Thursday, June 16, 2005

Does matter matter?

Here's an email exchange I had lately discussing the existence of matter in a creation that's entirely spiritual.

For those of you new to this, in Christian Science matter is considered to be the opposite of Spirit, which fills all space. Therefore, matter has no true existence. Yet, we still find ourselves dealing with it every day. Here's a bit of discussion on that point.

A new friend asked:

Does matter exist in any form? I take the unreality of matter as being that matter has no existence in and of itself, is incapable of sustaining or harboring life, and has no "real" existence, that is it is of no eternal significance. Matter has no power to harm man. However, we do deal with matter on a daily basis.

I answered:

To me, matter is a subjective projection of mankind's collective agreement of what matter is. So in that respect, it exists as long as we keep projecting it. Which we won't probably stop doing any time soon.

I've been looking closely at Mary Baker Eddy's answer to the question at the bottom of page 484 in Science and Health. The basic question is, Do we need materiality or matter to understand spirituality? and surprisingly, she doesn't just say No. She says something more like (I'm paraphrasing), If we need the negative to help us define the positive, then it's necessary, but not otherwise.

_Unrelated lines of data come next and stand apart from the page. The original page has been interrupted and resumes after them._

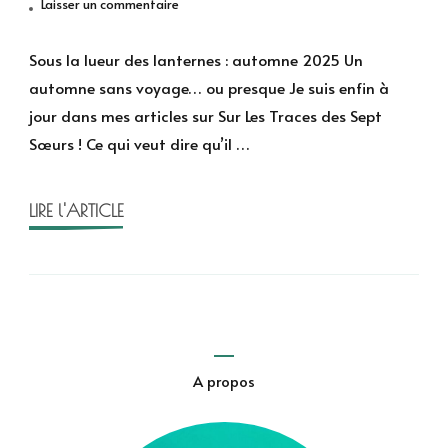
sur
Laisser un commentaire
Sous
la
Sous la lueur des lanternes : automne 2025 Un
lueur
automne sans voyage… ou presque Je suis enfin à
des
jour dans mes articles sur Sur Les Traces des Sept
lanternes
Sœurs ! Ce qui veut dire qu’il …
:
L’automne
2025
LIRE l'ARTICLE
A propos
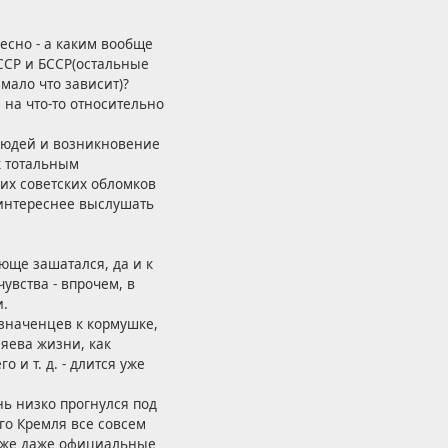
ресно - а каким вообще
ССР и БССР(остальные
мало что зависит)?
 на что-то относительно
людей и возникновение
к тотальным
ших советских обломков
а интереснее выслушать
юще зашатался, да и к
увства - впрочем, в
и.
азначенцев к кормушке,
яева жизни, как
и т. д. - длится уже
нь низко прогнулся под
го Кремля все совсем
 уже даже официальные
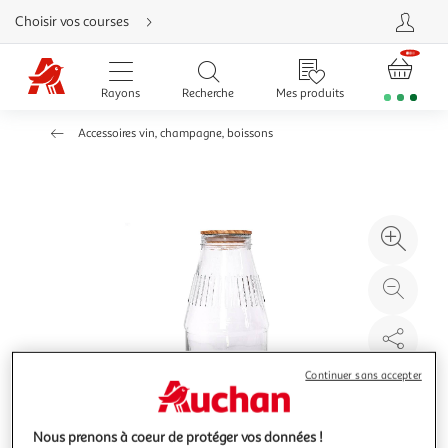
Aller
Choisir vos courses
directement
au
contenu
Aller
directement
Rayons
Recherche
Mes produits
à
la
recherche
Accessoires vin, champagne, boissons
Aller
directement
à
la
navigation
Aller
directement
à
Agr
la
rubrique
l'il
besoin
d'aide
à
Réd
20
l'il
à
Par
100
le
Continuer sans accepter
%
pro
Nous prenons à coeur de protéger vos données !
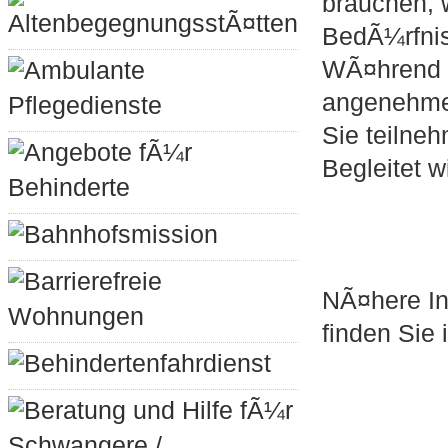
brauchen, w
AltenbegegnungsstÃ¤tten
BedÃ¼rfnis
WÃ¤hrend d
Ambulante
angenehme
Pflegedienste
Sie teilne
Angebote fÃ¼r
Begleitet 
Behinderte
Bahnhofsmission
Barrierefreie
NÃ¤here In
Wohnungen
finden Sie 
Behindertenfahrdienst
Beratung und Hilfe fÃ¼r
Schwangere /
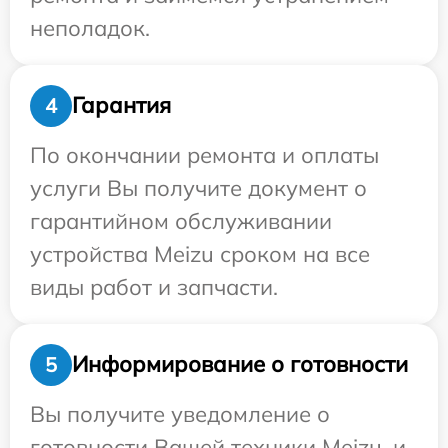
неполадок.
Гарантия
4
По окончании ремонта и оплаты
услуги Вы получите документ о
гарантийном обслуживании
устройства Meizu сроком на все
виды работ и запчасти.
Информирование о готовности
5
Вы получите уведомление о
готовности Вашей техники Meizu, и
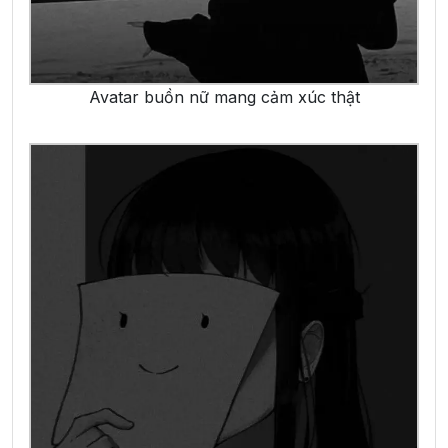
Avatar buồn nữ mang cảm xúc thật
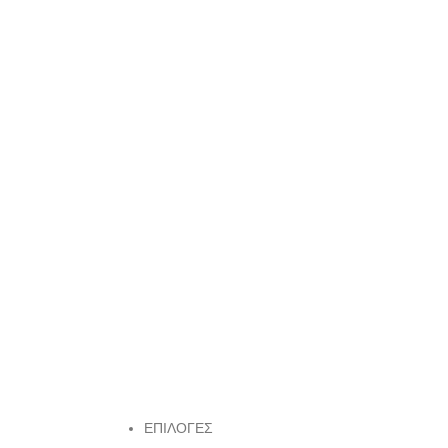
ΕΠΙΛΟΓΕΣ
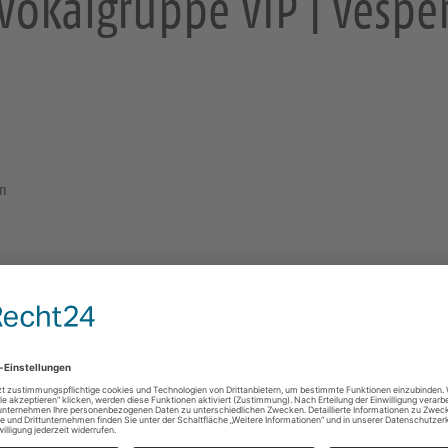
Vokalgruppe VIP | Vespe
en
Musik+Abend+Stunde
Vokalgruppe VIP
Kreuzorganist Holger Gehring, Orgel
Superintendent Christian Behr, Liturg
Kreuzkirche Dresden
An der Kreuzkirche 1
01067 Dresden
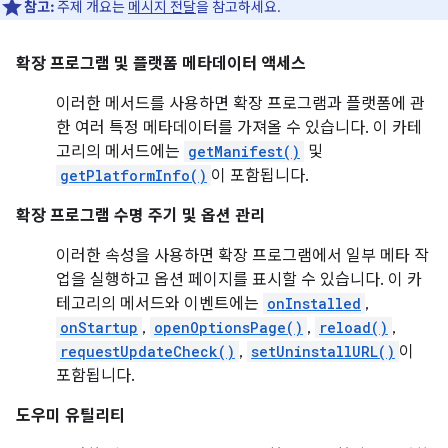
참고:
주제 개요는
메시지 전달
을 참고하세요.
확장 프로그램 및 플랫폼 메타데이터 액세스
이러한 메서드를 사용하면 확장 프로그램과 플랫폼에 관
한 여러 특정 메타데이터를 가져올 수 있습니다. 이 카테
고리의 메서드에는
getManifest()
및
getPlatformInfo()
이 포함됩니다.
확장 프로그램 수명 주기 및 옵션 관리
이러한 속성을 사용하면 확장 프로그램에서 일부 메타 작
업을 실행하고 옵션 페이지를 표시할 수 있습니다. 이 카
테고리의 메서드와 이벤트에는
onInstalled
,
onStartup
,
openOptionsPage()
,
reload()
,
requestUpdateCheck()
,
setUninstallURL()
이
포함됩니다.
도우미 유틸리티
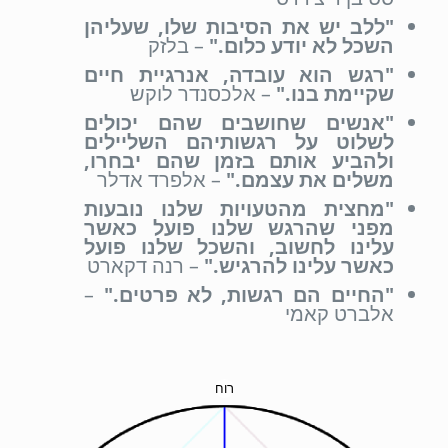
"ללב יש את הסיבות שלו, שעליהן
השכל לא יודע כלום."
– בלזק
"רגש הוא עובדה, אנרגיית חיים
שקיימת בנו."
– אלכסנדר לוקש
"אנשים שחושבים שהם יכולים
לשלוט על רגשותיהם השליילים
ולהביע אותם בזמן שהם יבחרו,
משלים את עצמם."
– אלפרד אדלר
"מחצית מהטעויות שלנו נובעות
מפני שהרגש שלנו פועל כאשר
עלינו לחשוב, והשכל שלנו פועל
כאשר עלינו להרגיש."
– רנה דקארט
"החיים הם רגשות, לא פרטים."
–
אלברט קאמי
רוח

The point to me is that matter is malleable. It is what we think it is, and it exists as long as we believe in it. So, no, it doesn't have an absolute independent existence of its own, but as long as the belief remains solid, so will matter. And in some respects it's fun to study the properties of matter, like physics or botany or astronomy, to see what spiritual qualities are coming through despite the limitations of the medium. But also, as you say, to know always that matter cannot harm man, we are not subject to it. We have dominion over it.

My friend replied:

After reading your points, I guess my next question is if you and I don't know each other, if matter is subjective, then how could we both independently see and quantify the same thing? For example, I have a baseball bat. I leave the bat in the woods, you then come along and find it. You and I don't know each other, so we would have no basis for a collective perception of the object, right?

And I wrote:

Haha, that's a perennial question! Mary Baker Eddy answers it here:

"If a dose of poison is swallowed through mistake, and the patient dies even though physician and patient are expecting favorable results, does human belief, you ask, cause this death? Even so, and as directly as if the poison had been intentionally taken.

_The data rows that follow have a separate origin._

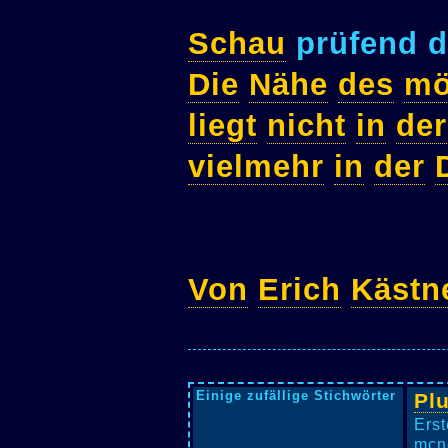
Schau
prüfend d
Die
Nähe
des
mö
liegt
nicht
in
der
vielmehr
in
der
Von
Erich
Kästn
Einige zufällige Stichwörter
Pl
Erst
mcne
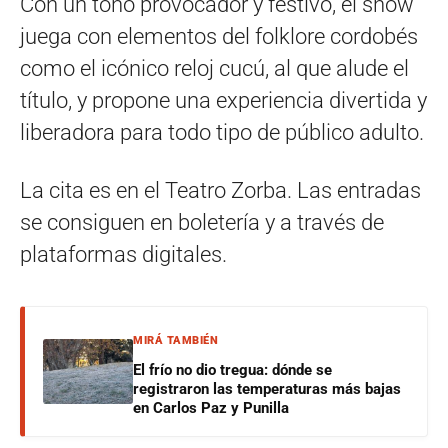
Con un tono provocador y festivo, el show
juega con elementos del folklore cordobés
como el icónico reloj cucú, al que alude el
título, y propone una experiencia divertida y
liberadora para todo tipo de público adulto.
La cita es en el Teatro Zorba. Las entradas
se consiguen en boletería y a través de
plataformas digitales.
MIRÁ TAMBIÉN
El frío no dio tregua: dónde se
registraron las temperaturas más bajas
en Carlos Paz y Punilla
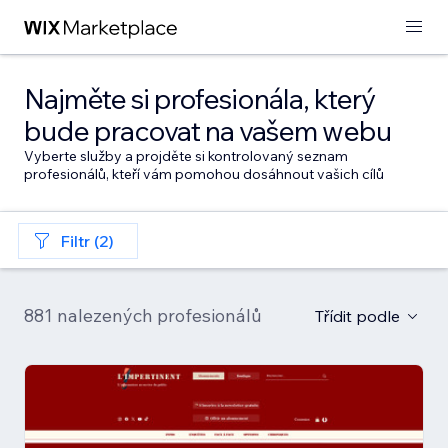
Najměte si profesionála, který
bude pracovat na vašem webu
Vyberte služby a projděte si kontrolovaný seznam
profesionálů, kteří vám pomohou dosáhnout vašich cílů
Filtr (2)
881 nalezených profesionálů
Třídit podle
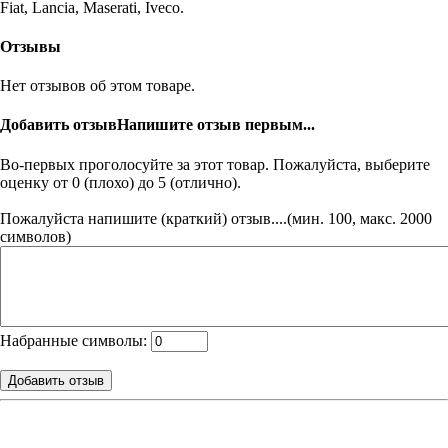
Fiat, Lancia, Maserati, Iveco.
Отзывы
Нет отзывов об этом товаре.
Добавить отзыв
Напишите отзыв первым...
Во-первых проголосуйте за этот товар. Пожалуйста, выберите
оценку от 0 (плохо) до 5 (отлично).
Пожалуйста напишите (краткий) отзыв....(мин. 100, макс. 2000
символов)
Набранные символы:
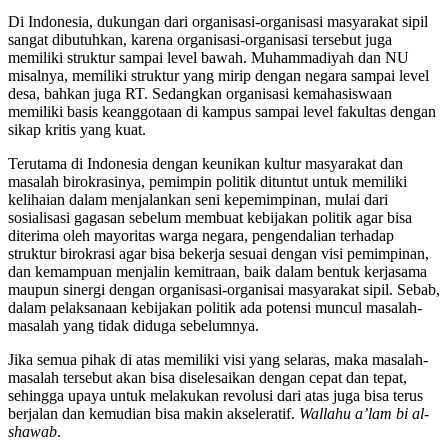
Di Indonesia, dukungan dari organisasi-organisasi masyarakat sipil
sangat dibutuhkan, karena organisasi-organisasi tersebut juga
memiliki struktur sampai level bawah. Muhammadiyah dan NU
misalnya, memiliki struktur yang mirip dengan negara sampai level
desa, bahkan juga RT. Sedangkan organisasi kemahasiswaan
memiliki basis keanggotaan di kampus sampai level fakultas dengan
sikap kritis yang kuat.
Terutama di Indonesia dengan keunikan kultur masyarakat dan
masalah birokrasinya, pemimpin politik dituntut untuk memiliki
kelihaian dalam menjalankan seni kepemimpinan, mulai dari
sosialisasi gagasan sebelum membuat kebijakan politik agar bisa
diterima oleh mayoritas warga negara, pengendalian terhadap
struktur birokrasi agar bisa bekerja sesuai dengan visi pemimpinan,
dan kemampuan menjalin kemitraan, baik dalam bentuk kerjasama
maupun sinergi dengan organisasi-organisai masyarakat sipil. Sebab,
dalam pelaksanaan kebijakan politik ada potensi muncul masalah-
masalah yang tidak diduga sebelumnya.
Jika semua pihak di atas memiliki visi yang selaras, maka masalah-
masalah tersebut akan bisa diselesaikan dengan cepat dan tepat,
sehingga upaya untuk melakukan revolusi dari atas juga bisa terus
berjalan dan kemudian bisa makin akseleratif.
Wallahu a’lam bi al-
shawab
.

"In such cases a few persons believe the potion swallowed by the patient to be harmless, but the vast majority of mankind, though they know nothing of this particular case and this special person, believe the arsenic, the strychnine, or whatever the drug used, to be poisonous, for it is set down as a poison by mortal mind. Consequently, the result is controlled by the majority of opinions, not by the infinitesimal minority of opinions in the sick-chamber." Science and Health

So it's the fact that mankind *in total* has a conception of how wood behaves that makes the neglected bat in the forest appear to me just as you left it. That's what I meant about a "collective agreement." It's not just one or two people, it's everyone's agreement. This is educated into us by our surroundings at birth, etc. That's why, also, I think, that certain phenomena are localized to a degree. For example, acupuncture has worked for many centuries in Asia, but it's not as prevalent in the West. The collective consent there makes it effective. Over here, it's conventional medicine that gets the most mental "votes." Both are subjective; it's mental consent causing the results.

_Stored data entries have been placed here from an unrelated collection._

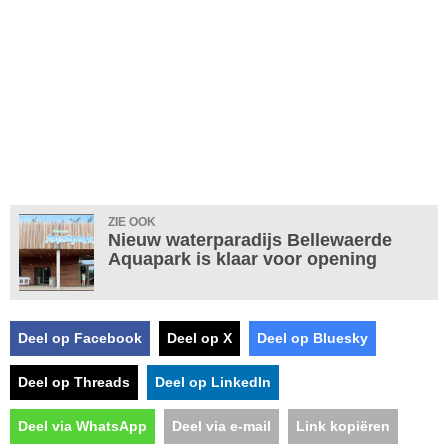
ZIE OOK
Nieuw waterparadijs Bellewaerde
Aquapark is klaar voor opening
Deel op Facebook
Deel op X
Deel op Bluesky
Deel op Threads
Deel op LinkedIn
Deel via WhatsApp
Deel via e-mail
Link kopiëren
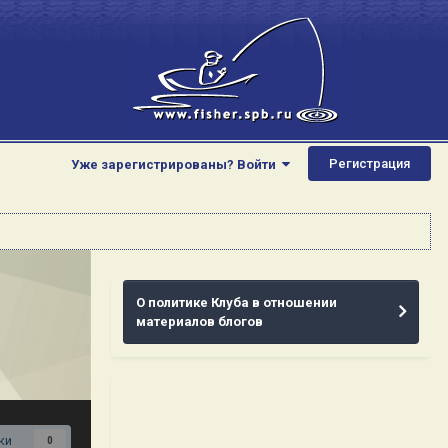
Регистрация
Уже зарегистрированы? Войти
О политике Клуба в отношении
материалов блогов
ки
0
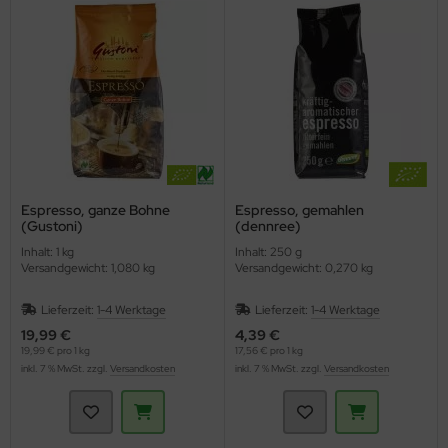
Espresso, ganze Bohne
Espresso, gemahlen
(Gustoni)
(dennree)
Inhalt: 1 kg
Inhalt: 250 g
Versandgewicht: 1,080 kg
Versandgewicht: 0,270 kg
Lieferzeit:
1-4 Werktage
Lieferzeit:
1-4 Werktage
19,99 €
4,39 €
19,99 € pro 1 kg
17,56 € pro 1 kg
inkl. 7 % MwSt. zzgl.
Versandkosten
inkl. 7 % MwSt. zzgl.
Versandkosten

Mary Baker Eddy also says this:

"The universal belief in physics weighs against the high and mighty truths of Christian metaphysics. This erroneous general belief, which sustains medicine and produces all medical results, works against Christian Science; and the percentage of power on the side of this Science must mightily outweigh the power of popular belief in order to heal a single case of disease." Science and Health

I've always thought that is cool, though, because since God is All, it's not impossible to outweigh even the most widely held beliefs. But you've got to do it with God, and not just the human mind. Only with God do you get the oomph required to change matter, even though it is essentially unreal.

Just a few thoughts on a huge subject!